C’est de l’une de ces brèves associations amicales qu’a fini par resurgir, début 2021, le second volet de ces rééditions. Longtemps conservées dans ses archives poussiéreuses par son camarade de jeu John Otway, les démos qui constituent la trame de Lovers Leaping avaient déjà été publiées une première fois en 1999 sous le titre de Caves et depuis longtemps épuisés. Les douze chansons ont été enregistrées par Halsall en 1979 à domicile, avec les moyens très précaires du bord et sans interférence extérieure – il joue de tous les instruments, piano, basse et batterie compris. Rassemblées sous forme d’un condensé d’une trentaine de minutes, elles constituent l’antithèse imparfaite et attachante de tous les stéréotypes communément associés à un album solo de guitariste. Pas la moindre trace résiduelle de virtuosité dans ces compositions un peu bancales, comme si Halsall avait dû consentir à se mettre en retrait de lui-même pour toucher à l’intime. Derrière les lacunes techniques de certaines prises de son, on découvre un songwriter humble mais très doué, qui assume à la fois les réminiscences de son passé rock – Hey, Hey, Little Girl ou Crazy When I Fall In Love – et ses envies de mélodies pop limpides à la McCartneyTravelling Show, Come On, Let’s Go. On pense à Ronnie Lane, bien sûr, et à Nick Lowe aussi – plus étonnant – pour cette attention oblique portée à ses propres chansons, ces faux-airs d’indolence et d’absence d’attention aux détails superflus. Il n’y a, en tous cas, nulle intention revancharde de façonner pour la postérité un chef d’œuvre monumental.

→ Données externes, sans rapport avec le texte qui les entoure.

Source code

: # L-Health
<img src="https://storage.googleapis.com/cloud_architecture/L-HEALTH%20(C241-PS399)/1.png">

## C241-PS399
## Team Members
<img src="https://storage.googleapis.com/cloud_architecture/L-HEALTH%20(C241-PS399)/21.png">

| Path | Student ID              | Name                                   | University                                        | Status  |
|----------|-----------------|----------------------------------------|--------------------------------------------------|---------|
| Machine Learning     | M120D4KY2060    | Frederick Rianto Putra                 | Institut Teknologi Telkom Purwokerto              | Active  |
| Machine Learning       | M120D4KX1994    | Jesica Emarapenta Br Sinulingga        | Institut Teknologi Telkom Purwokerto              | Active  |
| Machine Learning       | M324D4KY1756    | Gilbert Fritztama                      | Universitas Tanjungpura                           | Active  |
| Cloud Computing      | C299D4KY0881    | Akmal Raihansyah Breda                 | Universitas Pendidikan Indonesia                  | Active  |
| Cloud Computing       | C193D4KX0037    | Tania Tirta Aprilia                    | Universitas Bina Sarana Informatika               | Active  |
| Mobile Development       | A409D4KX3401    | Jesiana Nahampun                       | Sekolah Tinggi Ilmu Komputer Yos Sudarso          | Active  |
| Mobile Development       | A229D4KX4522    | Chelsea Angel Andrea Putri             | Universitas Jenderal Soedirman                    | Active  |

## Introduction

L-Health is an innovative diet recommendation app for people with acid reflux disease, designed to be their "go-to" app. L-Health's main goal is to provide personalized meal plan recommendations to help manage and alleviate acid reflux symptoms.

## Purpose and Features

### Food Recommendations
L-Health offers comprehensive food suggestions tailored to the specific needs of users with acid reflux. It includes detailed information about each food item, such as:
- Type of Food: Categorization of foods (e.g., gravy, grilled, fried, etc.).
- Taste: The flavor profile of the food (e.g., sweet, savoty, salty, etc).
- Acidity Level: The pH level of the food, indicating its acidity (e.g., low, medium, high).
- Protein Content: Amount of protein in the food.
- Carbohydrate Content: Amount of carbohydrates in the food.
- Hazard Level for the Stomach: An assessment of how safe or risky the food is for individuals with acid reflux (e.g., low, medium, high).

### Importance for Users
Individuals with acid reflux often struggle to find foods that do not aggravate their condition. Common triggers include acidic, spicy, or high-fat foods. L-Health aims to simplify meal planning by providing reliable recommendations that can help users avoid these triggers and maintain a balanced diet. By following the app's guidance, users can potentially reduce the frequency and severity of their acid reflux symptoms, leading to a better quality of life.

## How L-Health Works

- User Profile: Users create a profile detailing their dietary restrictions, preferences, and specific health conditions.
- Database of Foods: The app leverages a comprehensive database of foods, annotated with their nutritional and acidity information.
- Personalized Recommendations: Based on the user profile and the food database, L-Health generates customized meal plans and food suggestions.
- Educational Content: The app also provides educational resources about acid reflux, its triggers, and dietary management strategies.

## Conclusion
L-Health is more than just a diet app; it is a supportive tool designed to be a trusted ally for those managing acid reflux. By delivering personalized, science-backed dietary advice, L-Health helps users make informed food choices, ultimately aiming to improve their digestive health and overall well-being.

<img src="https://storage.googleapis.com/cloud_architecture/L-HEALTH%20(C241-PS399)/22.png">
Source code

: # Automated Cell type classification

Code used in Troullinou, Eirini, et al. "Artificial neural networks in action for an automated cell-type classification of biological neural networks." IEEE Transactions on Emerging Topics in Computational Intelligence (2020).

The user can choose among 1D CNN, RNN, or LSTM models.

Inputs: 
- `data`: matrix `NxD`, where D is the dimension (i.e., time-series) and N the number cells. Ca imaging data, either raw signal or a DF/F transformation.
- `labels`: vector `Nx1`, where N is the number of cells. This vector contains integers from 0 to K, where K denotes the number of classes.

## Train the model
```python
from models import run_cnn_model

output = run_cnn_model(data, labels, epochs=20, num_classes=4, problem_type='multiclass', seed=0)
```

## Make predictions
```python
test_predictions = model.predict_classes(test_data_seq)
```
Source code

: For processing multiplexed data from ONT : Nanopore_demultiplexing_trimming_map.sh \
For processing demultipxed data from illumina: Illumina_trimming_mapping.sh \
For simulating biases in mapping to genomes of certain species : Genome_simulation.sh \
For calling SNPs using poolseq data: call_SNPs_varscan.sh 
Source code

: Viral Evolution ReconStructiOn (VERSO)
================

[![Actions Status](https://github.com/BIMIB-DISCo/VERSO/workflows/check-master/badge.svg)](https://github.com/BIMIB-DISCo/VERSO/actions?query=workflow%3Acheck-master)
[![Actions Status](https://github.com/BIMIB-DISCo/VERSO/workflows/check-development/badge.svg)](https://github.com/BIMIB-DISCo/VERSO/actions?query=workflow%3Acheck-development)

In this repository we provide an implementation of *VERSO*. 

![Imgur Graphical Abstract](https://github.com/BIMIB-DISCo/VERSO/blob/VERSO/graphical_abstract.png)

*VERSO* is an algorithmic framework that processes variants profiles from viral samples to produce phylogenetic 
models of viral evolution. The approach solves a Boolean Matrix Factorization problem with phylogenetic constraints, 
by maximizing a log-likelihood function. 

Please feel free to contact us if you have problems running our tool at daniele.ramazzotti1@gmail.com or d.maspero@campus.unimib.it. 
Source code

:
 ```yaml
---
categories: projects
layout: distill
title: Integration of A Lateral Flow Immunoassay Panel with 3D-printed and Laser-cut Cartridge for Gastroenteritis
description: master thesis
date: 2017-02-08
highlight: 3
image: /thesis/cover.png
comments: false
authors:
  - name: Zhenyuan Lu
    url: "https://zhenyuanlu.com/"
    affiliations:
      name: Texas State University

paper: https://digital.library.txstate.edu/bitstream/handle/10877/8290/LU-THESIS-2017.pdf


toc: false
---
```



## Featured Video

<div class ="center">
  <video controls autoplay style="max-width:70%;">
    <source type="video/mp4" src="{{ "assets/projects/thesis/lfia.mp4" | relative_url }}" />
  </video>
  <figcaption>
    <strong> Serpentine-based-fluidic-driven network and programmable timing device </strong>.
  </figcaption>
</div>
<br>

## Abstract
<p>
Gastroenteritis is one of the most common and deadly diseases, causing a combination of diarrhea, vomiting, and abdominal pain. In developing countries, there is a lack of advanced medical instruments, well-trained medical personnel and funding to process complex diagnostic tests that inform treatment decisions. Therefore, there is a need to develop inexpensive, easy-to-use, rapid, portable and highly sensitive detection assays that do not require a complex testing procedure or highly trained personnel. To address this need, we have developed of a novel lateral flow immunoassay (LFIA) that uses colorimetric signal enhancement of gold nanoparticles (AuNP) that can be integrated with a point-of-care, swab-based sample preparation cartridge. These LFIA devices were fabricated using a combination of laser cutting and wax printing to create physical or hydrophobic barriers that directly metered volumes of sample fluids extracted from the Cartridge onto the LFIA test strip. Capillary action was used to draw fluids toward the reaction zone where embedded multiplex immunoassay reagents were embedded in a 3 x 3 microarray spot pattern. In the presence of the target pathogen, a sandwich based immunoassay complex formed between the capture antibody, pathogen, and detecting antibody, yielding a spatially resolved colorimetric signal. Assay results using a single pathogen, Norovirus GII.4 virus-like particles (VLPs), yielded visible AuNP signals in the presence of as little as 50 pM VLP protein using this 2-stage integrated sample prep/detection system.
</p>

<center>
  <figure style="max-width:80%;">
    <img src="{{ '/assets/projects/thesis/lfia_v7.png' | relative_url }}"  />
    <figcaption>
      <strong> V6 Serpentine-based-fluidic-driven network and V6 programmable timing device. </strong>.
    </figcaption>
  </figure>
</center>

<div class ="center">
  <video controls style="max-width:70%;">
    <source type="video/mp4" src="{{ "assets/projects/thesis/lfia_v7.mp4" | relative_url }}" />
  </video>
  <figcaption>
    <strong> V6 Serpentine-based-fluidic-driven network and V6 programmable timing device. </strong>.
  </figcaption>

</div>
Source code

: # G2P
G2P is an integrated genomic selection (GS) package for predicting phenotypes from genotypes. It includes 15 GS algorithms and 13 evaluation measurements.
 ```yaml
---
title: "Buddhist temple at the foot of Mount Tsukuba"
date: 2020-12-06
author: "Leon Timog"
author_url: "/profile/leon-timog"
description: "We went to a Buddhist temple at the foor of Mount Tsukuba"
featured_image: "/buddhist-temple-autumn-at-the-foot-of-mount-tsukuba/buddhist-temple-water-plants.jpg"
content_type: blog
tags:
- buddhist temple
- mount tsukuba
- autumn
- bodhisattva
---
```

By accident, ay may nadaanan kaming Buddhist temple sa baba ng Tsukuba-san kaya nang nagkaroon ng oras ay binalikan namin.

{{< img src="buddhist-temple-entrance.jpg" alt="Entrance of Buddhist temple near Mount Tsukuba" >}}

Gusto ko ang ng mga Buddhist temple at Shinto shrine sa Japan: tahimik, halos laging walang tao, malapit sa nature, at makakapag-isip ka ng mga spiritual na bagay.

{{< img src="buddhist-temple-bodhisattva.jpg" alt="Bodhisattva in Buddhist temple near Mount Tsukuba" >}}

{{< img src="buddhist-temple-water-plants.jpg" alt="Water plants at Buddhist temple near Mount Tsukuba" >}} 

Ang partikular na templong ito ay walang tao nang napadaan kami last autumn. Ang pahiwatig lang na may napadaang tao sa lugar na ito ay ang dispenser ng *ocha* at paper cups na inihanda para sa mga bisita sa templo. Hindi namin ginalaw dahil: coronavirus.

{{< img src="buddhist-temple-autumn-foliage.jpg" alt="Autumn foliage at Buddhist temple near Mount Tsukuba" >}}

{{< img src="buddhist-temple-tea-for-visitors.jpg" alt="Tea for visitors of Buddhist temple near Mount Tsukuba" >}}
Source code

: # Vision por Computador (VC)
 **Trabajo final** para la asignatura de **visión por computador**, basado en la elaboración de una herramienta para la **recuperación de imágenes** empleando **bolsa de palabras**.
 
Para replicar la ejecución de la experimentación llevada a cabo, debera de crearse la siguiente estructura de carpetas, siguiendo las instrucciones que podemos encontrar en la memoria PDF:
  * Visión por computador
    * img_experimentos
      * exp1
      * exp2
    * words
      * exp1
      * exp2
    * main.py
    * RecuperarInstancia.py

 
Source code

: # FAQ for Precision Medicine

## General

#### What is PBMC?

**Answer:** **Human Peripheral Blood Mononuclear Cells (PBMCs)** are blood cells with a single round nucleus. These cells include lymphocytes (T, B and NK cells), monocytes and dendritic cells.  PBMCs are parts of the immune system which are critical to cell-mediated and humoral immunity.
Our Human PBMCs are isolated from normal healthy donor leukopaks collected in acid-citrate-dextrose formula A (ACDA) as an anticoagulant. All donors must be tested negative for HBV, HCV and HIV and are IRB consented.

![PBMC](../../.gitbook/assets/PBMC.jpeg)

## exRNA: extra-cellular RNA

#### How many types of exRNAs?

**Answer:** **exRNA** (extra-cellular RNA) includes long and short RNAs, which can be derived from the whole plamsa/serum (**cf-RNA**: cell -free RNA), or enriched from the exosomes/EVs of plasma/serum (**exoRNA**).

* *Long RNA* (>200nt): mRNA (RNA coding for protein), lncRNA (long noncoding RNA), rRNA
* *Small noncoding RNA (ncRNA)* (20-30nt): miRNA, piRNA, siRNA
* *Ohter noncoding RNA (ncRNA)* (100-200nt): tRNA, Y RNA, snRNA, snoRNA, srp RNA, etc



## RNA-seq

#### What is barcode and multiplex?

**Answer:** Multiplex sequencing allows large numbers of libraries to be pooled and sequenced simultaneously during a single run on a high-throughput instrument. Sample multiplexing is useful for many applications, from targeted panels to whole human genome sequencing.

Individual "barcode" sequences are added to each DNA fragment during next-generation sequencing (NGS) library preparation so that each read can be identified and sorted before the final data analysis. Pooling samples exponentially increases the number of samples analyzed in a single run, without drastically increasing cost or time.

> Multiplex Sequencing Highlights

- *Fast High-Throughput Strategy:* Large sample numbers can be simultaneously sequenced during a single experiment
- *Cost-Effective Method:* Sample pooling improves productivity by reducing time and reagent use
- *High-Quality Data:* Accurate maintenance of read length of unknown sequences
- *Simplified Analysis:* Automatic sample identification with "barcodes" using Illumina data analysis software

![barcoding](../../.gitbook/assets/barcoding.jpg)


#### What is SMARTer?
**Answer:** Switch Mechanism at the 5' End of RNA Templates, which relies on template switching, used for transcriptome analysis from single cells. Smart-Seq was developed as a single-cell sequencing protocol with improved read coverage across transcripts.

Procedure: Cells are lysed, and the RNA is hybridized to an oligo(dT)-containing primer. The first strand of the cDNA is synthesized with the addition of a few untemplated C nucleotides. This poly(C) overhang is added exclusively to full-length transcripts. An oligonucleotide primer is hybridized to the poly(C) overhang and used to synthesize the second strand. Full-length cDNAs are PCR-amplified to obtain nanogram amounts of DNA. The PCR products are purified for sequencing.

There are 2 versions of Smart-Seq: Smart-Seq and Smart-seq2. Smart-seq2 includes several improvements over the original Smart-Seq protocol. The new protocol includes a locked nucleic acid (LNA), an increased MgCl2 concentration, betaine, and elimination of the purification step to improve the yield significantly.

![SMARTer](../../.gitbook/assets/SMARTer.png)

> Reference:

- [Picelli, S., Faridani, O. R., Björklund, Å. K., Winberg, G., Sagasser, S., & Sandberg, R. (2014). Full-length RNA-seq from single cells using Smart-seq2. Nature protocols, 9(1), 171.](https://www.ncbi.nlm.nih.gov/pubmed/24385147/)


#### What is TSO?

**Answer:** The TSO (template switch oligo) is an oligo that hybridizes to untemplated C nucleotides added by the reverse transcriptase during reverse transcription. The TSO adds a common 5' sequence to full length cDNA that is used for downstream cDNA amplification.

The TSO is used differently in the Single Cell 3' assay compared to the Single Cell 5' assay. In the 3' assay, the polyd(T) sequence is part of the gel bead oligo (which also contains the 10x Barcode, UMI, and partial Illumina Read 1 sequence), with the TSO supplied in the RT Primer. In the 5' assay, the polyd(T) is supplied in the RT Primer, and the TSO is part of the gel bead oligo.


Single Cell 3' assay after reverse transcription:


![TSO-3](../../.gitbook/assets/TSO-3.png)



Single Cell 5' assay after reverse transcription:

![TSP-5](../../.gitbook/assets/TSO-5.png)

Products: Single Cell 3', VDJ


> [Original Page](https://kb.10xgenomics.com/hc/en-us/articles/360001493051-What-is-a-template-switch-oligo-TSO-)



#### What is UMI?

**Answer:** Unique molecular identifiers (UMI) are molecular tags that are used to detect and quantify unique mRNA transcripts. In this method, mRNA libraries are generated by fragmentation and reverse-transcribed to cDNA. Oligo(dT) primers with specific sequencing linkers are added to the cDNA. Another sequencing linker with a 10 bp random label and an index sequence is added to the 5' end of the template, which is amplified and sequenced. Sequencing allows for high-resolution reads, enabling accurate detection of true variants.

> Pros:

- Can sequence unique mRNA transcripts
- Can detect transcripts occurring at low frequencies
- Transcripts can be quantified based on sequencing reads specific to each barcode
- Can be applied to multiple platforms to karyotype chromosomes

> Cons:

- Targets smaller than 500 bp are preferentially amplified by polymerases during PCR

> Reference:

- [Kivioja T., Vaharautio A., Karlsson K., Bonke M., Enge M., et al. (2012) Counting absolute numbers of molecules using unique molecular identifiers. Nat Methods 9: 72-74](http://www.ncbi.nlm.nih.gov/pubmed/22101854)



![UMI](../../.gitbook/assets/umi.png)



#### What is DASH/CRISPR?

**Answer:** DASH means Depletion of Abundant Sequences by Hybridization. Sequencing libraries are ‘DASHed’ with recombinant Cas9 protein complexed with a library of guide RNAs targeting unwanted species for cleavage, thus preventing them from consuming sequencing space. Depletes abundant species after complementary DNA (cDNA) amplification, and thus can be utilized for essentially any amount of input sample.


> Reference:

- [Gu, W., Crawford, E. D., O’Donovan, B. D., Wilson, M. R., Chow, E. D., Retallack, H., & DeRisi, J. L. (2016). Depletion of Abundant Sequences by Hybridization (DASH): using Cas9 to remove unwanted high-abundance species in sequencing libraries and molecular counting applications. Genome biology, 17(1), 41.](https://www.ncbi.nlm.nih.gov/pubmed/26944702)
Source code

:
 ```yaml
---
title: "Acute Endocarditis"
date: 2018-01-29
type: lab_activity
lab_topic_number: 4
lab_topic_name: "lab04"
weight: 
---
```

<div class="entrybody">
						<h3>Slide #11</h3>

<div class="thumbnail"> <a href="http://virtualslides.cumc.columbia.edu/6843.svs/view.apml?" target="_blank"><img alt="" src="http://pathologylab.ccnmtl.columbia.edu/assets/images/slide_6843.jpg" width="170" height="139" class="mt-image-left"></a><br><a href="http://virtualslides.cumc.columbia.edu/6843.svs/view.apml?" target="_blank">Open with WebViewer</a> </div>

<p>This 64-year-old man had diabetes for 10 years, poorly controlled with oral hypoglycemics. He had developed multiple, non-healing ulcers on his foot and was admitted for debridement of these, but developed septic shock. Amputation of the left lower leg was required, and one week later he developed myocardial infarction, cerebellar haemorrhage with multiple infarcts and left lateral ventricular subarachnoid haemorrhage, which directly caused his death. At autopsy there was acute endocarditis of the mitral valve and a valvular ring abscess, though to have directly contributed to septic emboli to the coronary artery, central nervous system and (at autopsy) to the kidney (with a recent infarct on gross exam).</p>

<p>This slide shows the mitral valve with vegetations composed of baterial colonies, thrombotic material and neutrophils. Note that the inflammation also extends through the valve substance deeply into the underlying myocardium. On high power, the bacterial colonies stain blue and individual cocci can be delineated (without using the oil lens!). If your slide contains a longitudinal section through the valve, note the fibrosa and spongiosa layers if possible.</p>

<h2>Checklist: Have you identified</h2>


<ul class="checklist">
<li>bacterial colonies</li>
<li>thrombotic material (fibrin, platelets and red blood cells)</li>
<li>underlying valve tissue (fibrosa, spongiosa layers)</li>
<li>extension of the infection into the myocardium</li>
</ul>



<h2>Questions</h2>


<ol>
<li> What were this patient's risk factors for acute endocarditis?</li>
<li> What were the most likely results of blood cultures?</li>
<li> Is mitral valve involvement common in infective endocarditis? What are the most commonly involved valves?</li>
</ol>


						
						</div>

Trop modeste pour prétendre à la canonisation posthume, Halsall s’est donc contenté, pendant les treize dernières années de son existence, de laisser la poussière s’accumuler sur ces bandes dont on devine, entre les lignes, qu’elles devaient pourtant lui tenir à cœur. Confidentiellement exhumée, elles constituent pourtant la meilleure occasion de rendre un hommage appuyé et sincère à cette figure éternellement attachante du renoncement.


Lovers Leaping de Ollie Halsall est disponible chez Think Like A Key Records.